» ФРАГМЕНТ ТЕКСТА
********************
Все сохранившиеся источники, повествующие о московском пожаре и бунте 1547 года, единодушны в том, что эти события потрясли Ивана – «страх вошел ему в душу и трепет в кости». На его глазах море огня затопило и пожрало большую часть Москвы; перед ним бушевал народ, над которым по воле Божьей он был призван царствовать, и этот народ произвел дикую расправу над его дядей; своими ушами он слышал крики разъяренной черни, требовавшей от него – своего владыки! – выдачи ближайших родственников… Было над чем мучительно задуматься!.. Не кара ли это небесная за его тяжкие грехи? Иван словно очнулся, в нем заговорила совесть… Он духовно преобразился: «и от того царь великий и великий князь прииде в умиление и нача многие благие дела строити».
********************
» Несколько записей

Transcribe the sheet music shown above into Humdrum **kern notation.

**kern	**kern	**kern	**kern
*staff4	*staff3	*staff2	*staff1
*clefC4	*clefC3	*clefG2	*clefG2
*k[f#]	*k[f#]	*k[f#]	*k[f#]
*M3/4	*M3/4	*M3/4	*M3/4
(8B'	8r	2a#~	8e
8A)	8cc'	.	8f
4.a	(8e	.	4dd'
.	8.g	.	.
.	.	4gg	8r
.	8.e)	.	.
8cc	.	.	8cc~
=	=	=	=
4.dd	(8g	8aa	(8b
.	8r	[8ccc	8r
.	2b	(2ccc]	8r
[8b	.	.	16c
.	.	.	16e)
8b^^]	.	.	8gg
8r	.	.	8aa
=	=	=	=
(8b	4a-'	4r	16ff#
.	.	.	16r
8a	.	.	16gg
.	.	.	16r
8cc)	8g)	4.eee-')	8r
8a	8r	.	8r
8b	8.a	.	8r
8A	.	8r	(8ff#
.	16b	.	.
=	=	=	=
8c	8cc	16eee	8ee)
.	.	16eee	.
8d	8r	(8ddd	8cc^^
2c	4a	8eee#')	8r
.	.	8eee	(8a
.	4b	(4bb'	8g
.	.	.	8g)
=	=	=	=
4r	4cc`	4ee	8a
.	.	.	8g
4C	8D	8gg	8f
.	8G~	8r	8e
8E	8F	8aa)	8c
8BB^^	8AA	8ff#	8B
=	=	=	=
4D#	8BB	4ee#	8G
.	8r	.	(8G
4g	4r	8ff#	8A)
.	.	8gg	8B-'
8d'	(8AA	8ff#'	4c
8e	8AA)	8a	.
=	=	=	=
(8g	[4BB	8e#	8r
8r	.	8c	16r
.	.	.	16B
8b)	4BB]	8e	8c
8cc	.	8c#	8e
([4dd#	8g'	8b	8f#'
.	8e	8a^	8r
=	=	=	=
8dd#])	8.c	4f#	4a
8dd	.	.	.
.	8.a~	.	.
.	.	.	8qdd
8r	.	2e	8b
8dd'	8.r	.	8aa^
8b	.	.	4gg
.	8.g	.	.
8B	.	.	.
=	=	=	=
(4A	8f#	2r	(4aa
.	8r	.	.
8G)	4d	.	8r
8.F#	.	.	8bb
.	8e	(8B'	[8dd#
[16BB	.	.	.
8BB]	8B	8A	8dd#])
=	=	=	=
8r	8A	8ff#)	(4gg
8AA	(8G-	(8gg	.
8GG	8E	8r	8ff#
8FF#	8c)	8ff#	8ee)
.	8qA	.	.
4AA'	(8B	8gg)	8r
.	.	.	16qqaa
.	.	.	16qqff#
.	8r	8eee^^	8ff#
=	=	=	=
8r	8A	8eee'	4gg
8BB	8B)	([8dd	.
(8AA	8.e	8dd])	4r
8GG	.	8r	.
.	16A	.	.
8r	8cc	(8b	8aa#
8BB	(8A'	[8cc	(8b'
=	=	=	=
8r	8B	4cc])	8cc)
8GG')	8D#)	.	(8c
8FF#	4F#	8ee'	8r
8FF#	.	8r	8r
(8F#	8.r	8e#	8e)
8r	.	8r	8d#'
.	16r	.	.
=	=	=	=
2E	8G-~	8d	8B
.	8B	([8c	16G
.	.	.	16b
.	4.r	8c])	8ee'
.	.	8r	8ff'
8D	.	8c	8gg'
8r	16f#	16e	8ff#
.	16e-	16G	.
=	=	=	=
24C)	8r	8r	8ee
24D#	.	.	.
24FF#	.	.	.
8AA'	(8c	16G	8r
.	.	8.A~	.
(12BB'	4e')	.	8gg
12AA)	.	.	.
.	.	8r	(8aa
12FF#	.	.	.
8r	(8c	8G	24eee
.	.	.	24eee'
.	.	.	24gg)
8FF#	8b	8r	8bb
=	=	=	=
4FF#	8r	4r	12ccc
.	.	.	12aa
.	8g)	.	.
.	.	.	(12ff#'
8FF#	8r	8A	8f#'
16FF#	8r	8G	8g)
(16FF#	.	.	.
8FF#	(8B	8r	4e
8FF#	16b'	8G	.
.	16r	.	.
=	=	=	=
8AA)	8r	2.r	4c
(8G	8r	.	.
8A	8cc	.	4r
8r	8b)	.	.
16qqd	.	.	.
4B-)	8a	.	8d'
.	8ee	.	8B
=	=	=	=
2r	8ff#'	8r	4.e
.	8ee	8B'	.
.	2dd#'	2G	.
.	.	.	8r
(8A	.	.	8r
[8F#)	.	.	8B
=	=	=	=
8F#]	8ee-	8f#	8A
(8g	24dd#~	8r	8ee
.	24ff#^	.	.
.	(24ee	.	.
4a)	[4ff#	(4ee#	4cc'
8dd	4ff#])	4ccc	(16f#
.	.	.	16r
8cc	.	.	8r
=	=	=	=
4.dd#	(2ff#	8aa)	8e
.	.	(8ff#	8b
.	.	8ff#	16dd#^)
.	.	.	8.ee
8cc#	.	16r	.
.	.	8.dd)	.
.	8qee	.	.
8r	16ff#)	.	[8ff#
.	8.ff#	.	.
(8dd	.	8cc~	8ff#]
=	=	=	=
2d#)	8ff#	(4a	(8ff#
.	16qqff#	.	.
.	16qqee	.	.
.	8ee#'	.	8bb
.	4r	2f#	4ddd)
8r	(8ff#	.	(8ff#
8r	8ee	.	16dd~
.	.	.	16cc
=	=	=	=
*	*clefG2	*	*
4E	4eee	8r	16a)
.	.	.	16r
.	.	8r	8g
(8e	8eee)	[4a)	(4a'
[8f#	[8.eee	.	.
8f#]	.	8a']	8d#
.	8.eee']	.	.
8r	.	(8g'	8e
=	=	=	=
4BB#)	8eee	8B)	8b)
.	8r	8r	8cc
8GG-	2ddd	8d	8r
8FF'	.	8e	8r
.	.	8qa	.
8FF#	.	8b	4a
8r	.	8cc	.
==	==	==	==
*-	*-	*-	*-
********************
» ЧТО СДЕЛАТЬ
Ответьте на вопросы по фрагменту о московском пожаре.
(a) В каком году произошли московский пожар и бунт?
(b) С кем из родственников Ивана народ произвел дикую расправу?
(c) Что, согласно последней цитате, царь начал делать, придя в умиление?

» ОТВЕТ НА ЗАДАНИЕ
(a) В 1547 году.
(b) С его дядей.
(c) Он «нача многие благие дела строити».